Human keypoint data:
□ □ □ □ □
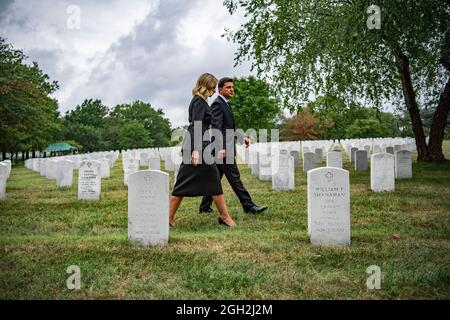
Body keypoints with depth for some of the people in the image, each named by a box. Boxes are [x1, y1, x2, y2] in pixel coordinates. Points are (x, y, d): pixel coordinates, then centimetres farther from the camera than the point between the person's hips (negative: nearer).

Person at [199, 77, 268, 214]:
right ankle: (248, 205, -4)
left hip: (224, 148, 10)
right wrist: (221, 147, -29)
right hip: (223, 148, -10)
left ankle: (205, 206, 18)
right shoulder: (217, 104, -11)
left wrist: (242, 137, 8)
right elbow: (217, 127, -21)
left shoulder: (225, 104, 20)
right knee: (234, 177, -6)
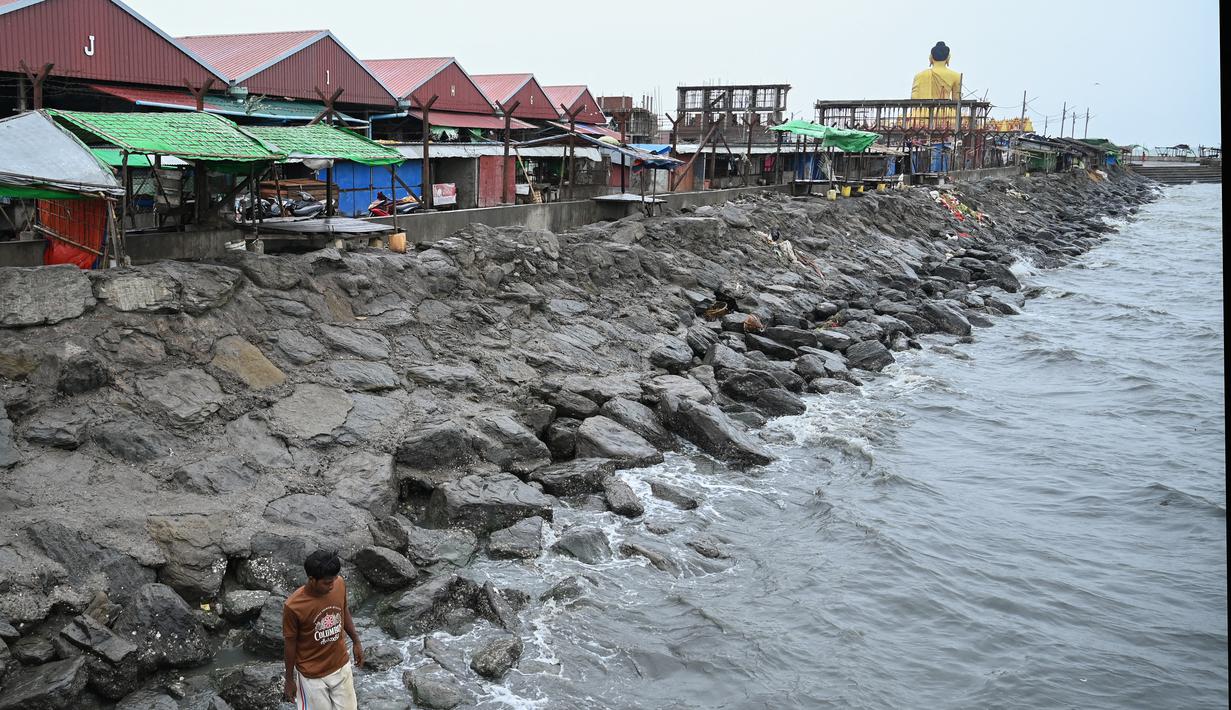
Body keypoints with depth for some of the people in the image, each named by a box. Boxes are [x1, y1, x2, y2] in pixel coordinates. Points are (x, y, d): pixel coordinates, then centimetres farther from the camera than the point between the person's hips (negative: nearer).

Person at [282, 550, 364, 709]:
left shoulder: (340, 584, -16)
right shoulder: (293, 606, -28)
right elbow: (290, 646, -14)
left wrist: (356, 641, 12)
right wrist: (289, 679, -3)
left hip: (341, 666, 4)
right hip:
□ □ □ □ □
[WHAT YOU NEED TO DO] Every record above should be written out again exactly; the pictures stay out of the copy.

[YOUR RESPONSE]
Body keypoints with depth for some of the people in the image, each named by a box. Boxes are [x1, y1, x2, y2] in pixel coordinates. Points are (x, y, d): pixel coordinates, then centimetres farther from the camera than the point between the person's hips (negative: nearer).

Person at [199, 77, 268, 214]:
right ankle: (248, 205, -4)
left hip: (224, 148, 10)
right wrist: (221, 147, -29)
right hip: (223, 148, -10)
left ankle: (205, 206, 18)
right shoulder: (217, 104, -11)
left wrist: (242, 137, 8)
right elbow: (217, 127, -21)
left shoulder: (225, 104, 20)
right knee: (234, 177, -6)
Body keypoints with depth for some of the people in the image, each named by a box. Boxes are [x1, y1, x2, y2] in pixel coordinates. Points are (x, y, d): pixel coordinates, then centimetres farther from the camera than the point between the person's hips (negative: nearer).

Person at [282, 550, 364, 709]:
left shoulder: (340, 584, -16)
right shoulder: (293, 606, -28)
right elbow: (290, 646, -14)
left wrist: (356, 641, 12)
right wrist: (289, 679, -3)
left hip: (341, 666, 4)
right hip:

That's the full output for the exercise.